New CEO, Paul Scurrah, said: “While we have continued to grow revenue, this announcement shows that our business needs to become more resilient to challenges such as weaker demand, high fuel prices, and the foreign exchange environment.
“There is a lot of work being done to develop our new strategy that will help position the Group for long-term success. In the meantime, we are focused on short-term improvements including capacity and network reductions to ensure we are better meeting current demand from the corporate and leisure sectors.”
In other words, cost cuts are coming. Mr.

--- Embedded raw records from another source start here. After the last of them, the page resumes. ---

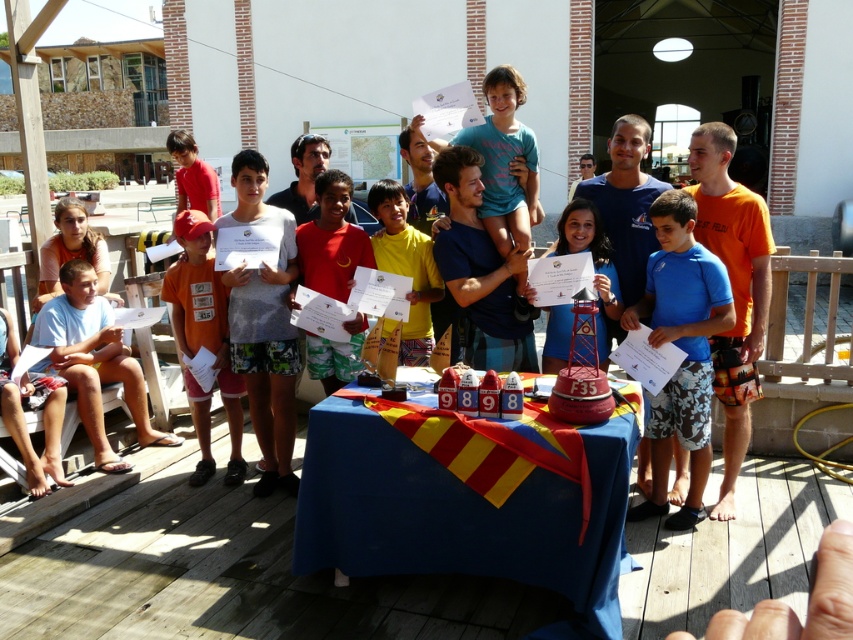
Question: Does matte orange t-shirt at center appear on the left side of yellow matte shirt at center?

Choices:
 (A) no
 (B) yes

Answer: (B)

Question: Among these objects, which one is nearest to the camera?

Choices:
 (A) blue fabric at center
 (B) red cotton shirt at center
 (C) blue floral shorts at center
 (D) yellow matte shirt at center

Answer: (A)

Question: Which object is positioned closest to the blue fabric at center?

Choices:
 (A) red cotton shirt at center
 (B) blue floral shorts at center

Answer: (B)

Question: Considering the relative positions of yellow matte shirt at center and matte blue shirt at center in the image provided, where is yellow matte shirt at center located with respect to matte blue shirt at center?

Choices:
 (A) right
 (B) left

Answer: (B)

Question: Estimate the real-world distances between objects in this image. Which object is farther from the blue floral shorts at center?

Choices:
 (A) matte blue shirt at center
 (B) yellow matte shirt at center

Answer: (B)

Question: Is yellow matte shirt at center behind matte blue shirt at center?

Choices:
 (A) no
 (B) yes

Answer: (A)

Scurrah replaced longtime CEO, John Borghetti who retired on March 25, so much of the revenue slide was on his watch.
The contrast between Virgin’s experience and that of Qantas is very telling. Gloom from Virgin, growth from Qantas.
In its update, Qantas said that March quarter revenue grew by 2.3% cent to $4.4 billion.
“This performance was despite a shift in the timing of Easter, which commenced in the third quarter of FY18 but moved wholly into the fourth quarter of FY19. This meant a significant amount of revenue also moved into the fourth quarter, with a favourable alignment between public holidays and school holidays driving very strong leisure travel demand.
“Normalising for this shift, Group revenue for the four months from 1 January 2019 grew by approximately 5.5%.
Continued capacity discipline in Group Domestic (down 1 percent) and Group International (down 1.9 percent) assisted with yield management and recovery of fuel costs.
Group Domestic Unit Revenue increased by 1.1 percent, in line with expectations given the Easter timing shift. Ongoing strengthening in the resources market more than offset weakening demand in other parts of the corporate market,” Qantas said.
Qantas said its overall market share of corporate travel revenue increased by 2.5 percentage points in the quarter to its highest level in three years, despite a net reduction in capacity. Market share of small-to-medium business travel continued to grow, assisted by initiatives from Qantas Loyalty.
“Group International Unit Revenue increased by 6.2 percent, with a particularly robust performance by Qantas International. Network changes drove revenue performance, as did competitor capacity reductions on long haul routes in response to higher fuel costs, which in turn led to increased market share for Qantas International,“ the Airline said.
That is a very different tone to that from Virgin on Friday. One airline has obviously got it right, the other?